The impact of the Panama Canal expansion on the global coal trade will come into sharper focus next summer when the canal's governing authority is likely to release rates for the new lane, said a shipping expert after a Senate Committee on Commerce, Science and Transportation hearing on the expansion.
Speaking to Platts after giving testimony to the committee, John Vickerman, president of Williamsburg, Virginia-based Vickerman & Associates LLC, said the authority will have to release its rates at least a year before the canal opens.
According to the Panama Canal Authority, the new lane is expected to open in June 2015.
Vickerman suggested in the hearing and afterward that that date might be too optimistic, saying the expansion could open as late as early 2016.
"It's a huge project, a wonder of the world," Vickerman said. "They are trying very hard."
Vickerman said that not much coal moves through the canal and isn't sure how much would after the expansion, given how much larger bulk ships can be when compared with container vessels.
Most of the bulk commodoties that currently move through the canal are grains.

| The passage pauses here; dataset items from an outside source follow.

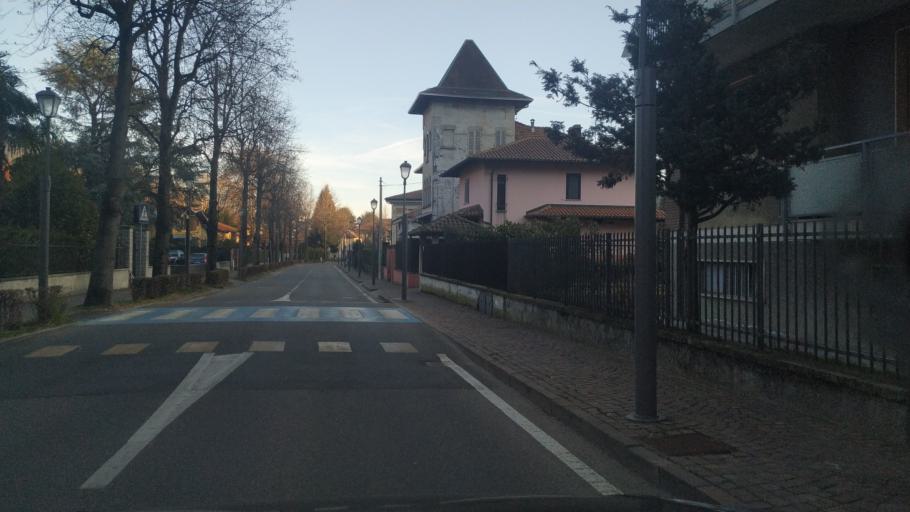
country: IT
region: Piedmont
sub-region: Provincia di Vercelli
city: Borgosesia
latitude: 45.7237
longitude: 8.2651
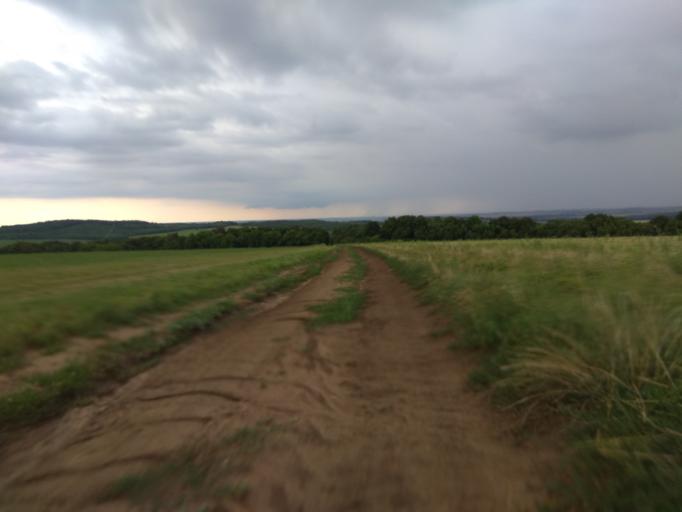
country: HU
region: Borsod-Abauj-Zemplen
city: Megyaszo
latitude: 48.1794
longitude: 21.0992
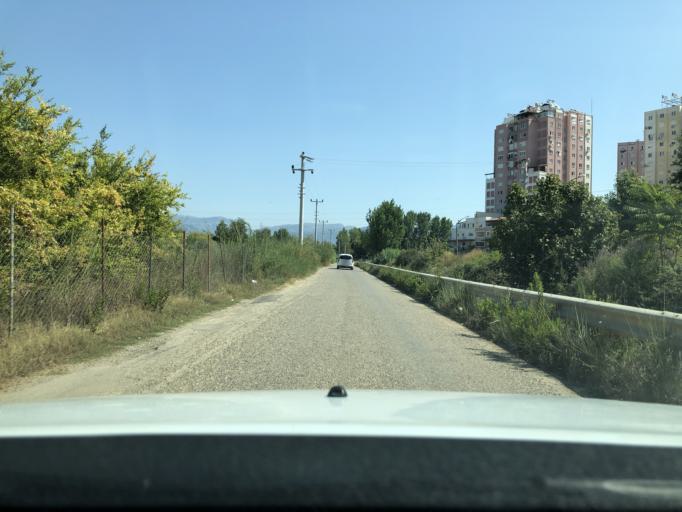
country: TR
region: Antalya
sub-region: Manavgat
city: Manavgat
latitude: 36.7963
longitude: 31.4641
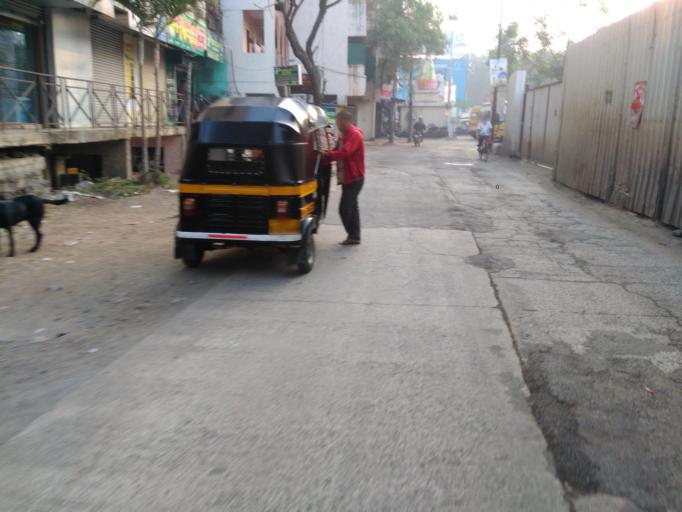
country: IN
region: Maharashtra
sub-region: Pune Division
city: Pune
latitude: 18.4590
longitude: 73.9116
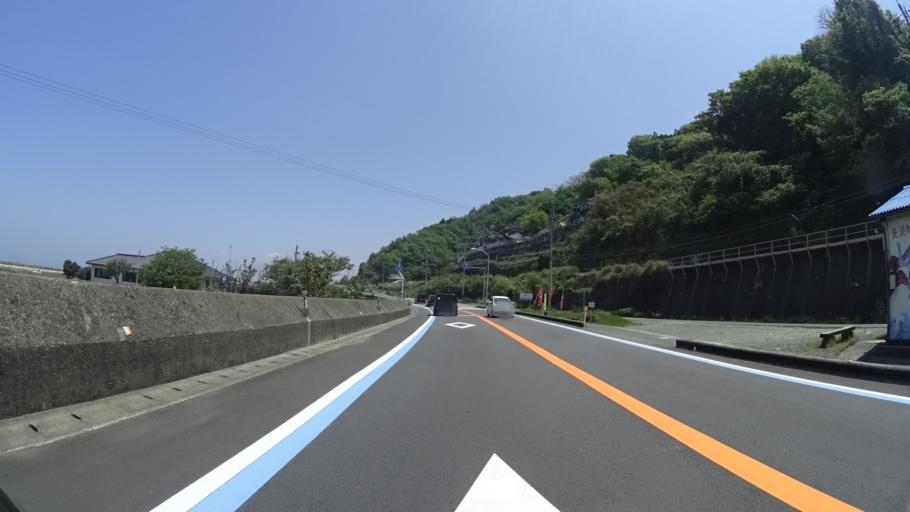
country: JP
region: Ehime
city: Ozu
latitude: 33.6339
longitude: 132.5245
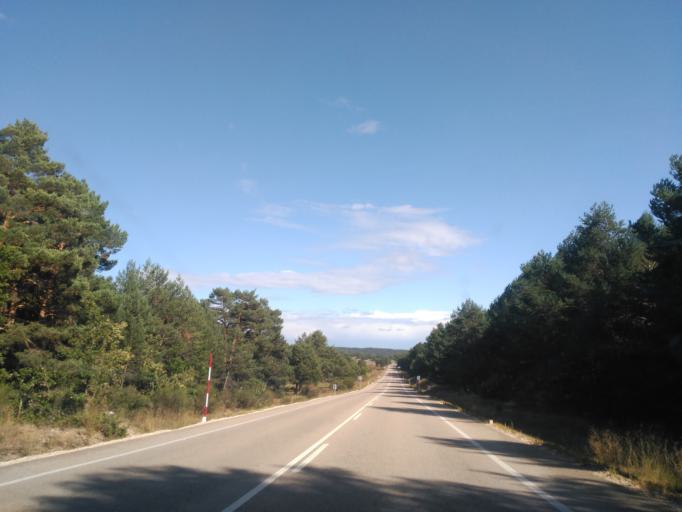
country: ES
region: Castille and Leon
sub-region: Provincia de Burgos
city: Rabanera del Pinar
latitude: 41.8882
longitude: -3.2423
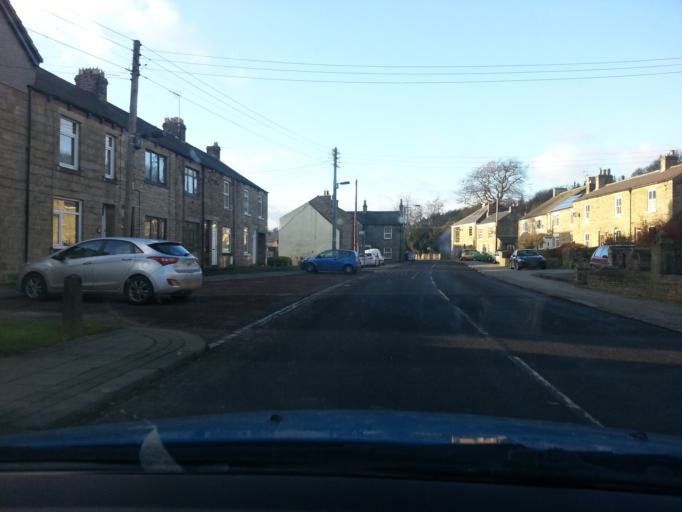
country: GB
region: England
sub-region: County Durham
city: Stanhope
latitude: 54.7273
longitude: -1.9567
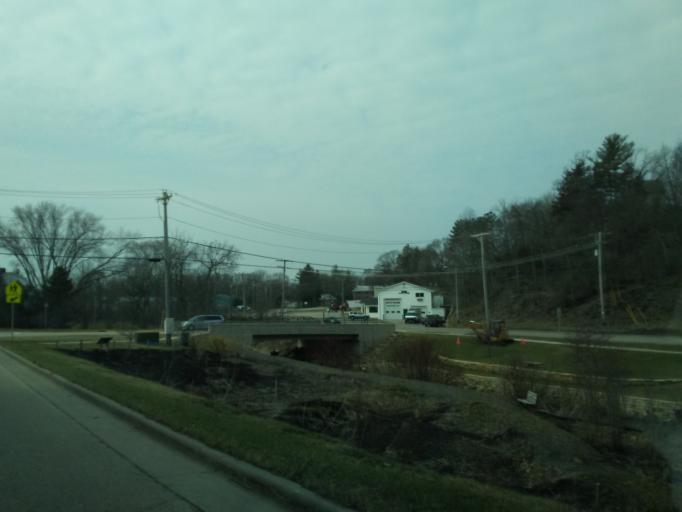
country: US
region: Wisconsin
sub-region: Columbia County
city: Lodi
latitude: 43.3107
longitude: -89.5259
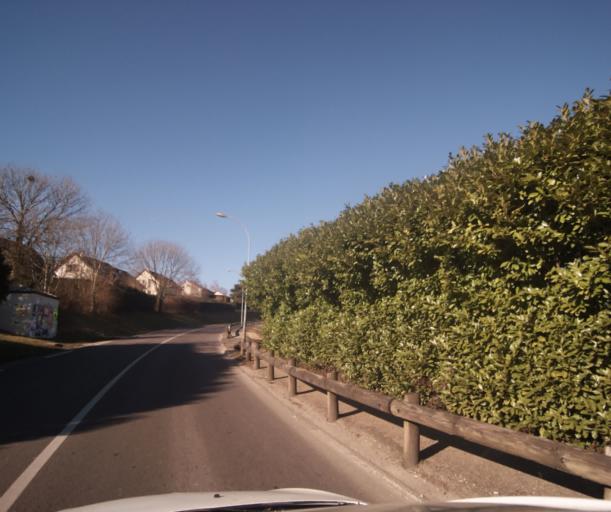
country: FR
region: Franche-Comte
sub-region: Departement du Doubs
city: Avanne-Aveney
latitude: 47.2161
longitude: 5.9597
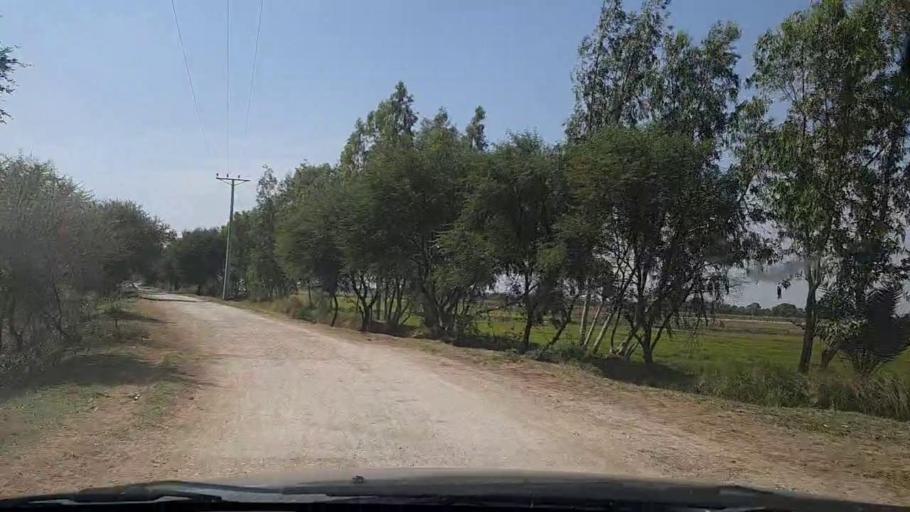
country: PK
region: Sindh
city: Mirpur Batoro
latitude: 24.6106
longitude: 68.2389
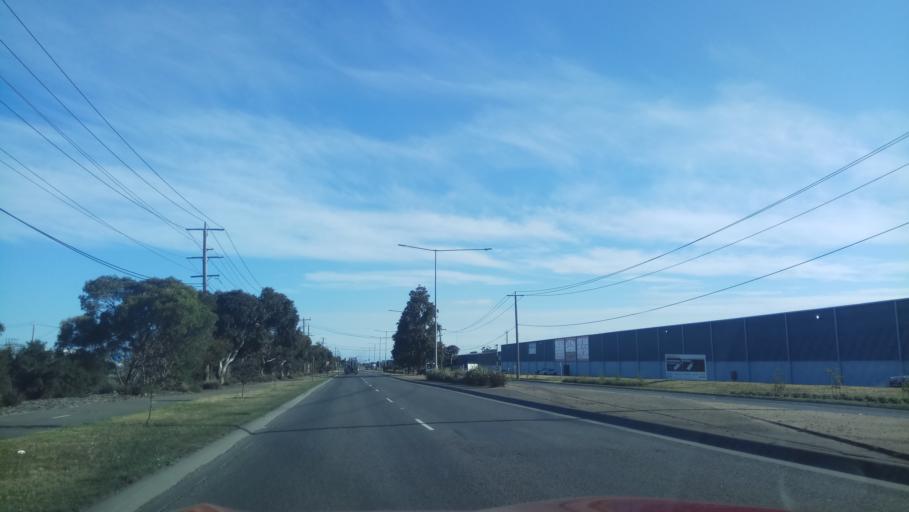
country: AU
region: Victoria
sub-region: Hobsons Bay
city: Altona North
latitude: -37.8344
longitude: 144.8264
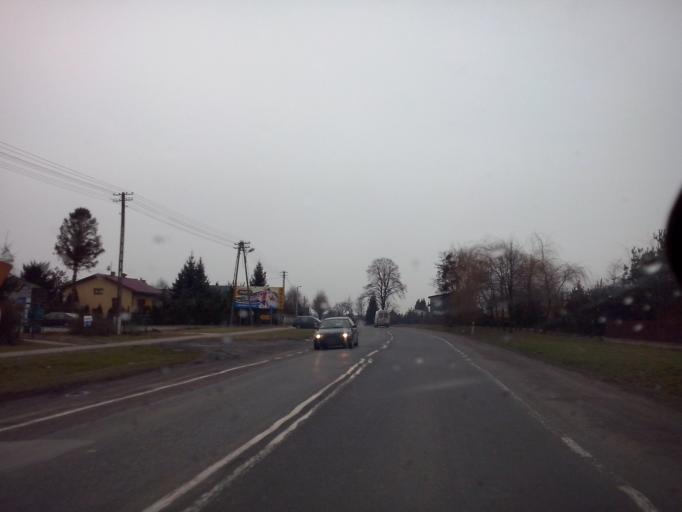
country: PL
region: Lublin Voivodeship
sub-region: Powiat zamojski
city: Michalow
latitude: 50.7236
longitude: 23.0994
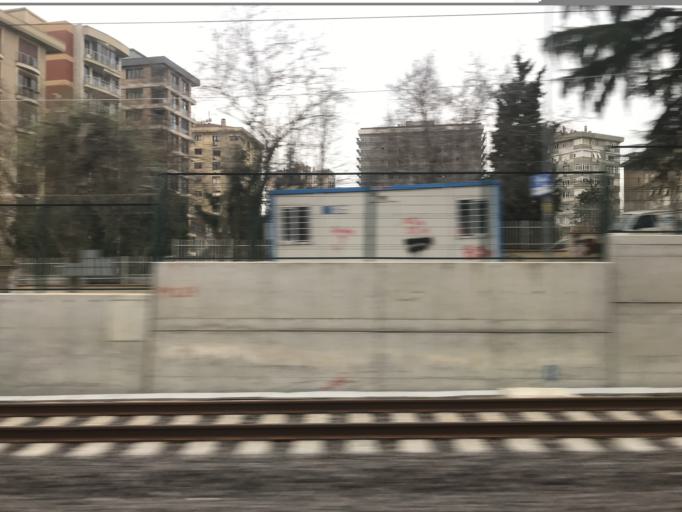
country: TR
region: Istanbul
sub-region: Atasehir
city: Atasehir
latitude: 40.9583
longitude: 29.0892
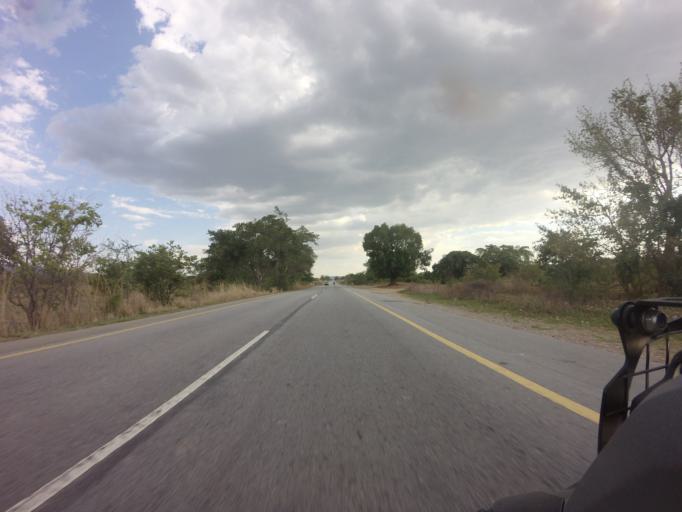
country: AO
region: Huila
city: Lubango
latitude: -14.3724
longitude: 14.0403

As an example, Panamax ships displace roughly 75,000 deadweight tons. The expanded canal is slated to handle ships to roughly 125,000 deadweight tons.
However, bulk ships are often much larger, including Capesize vessels that displace roughly 175,000 deadweight tons.
Capesize vessels, often with drafts of 50 feet, currently can load coal at Virginia's Hampton Roads terminals but would still be unable to transit the expanded canal.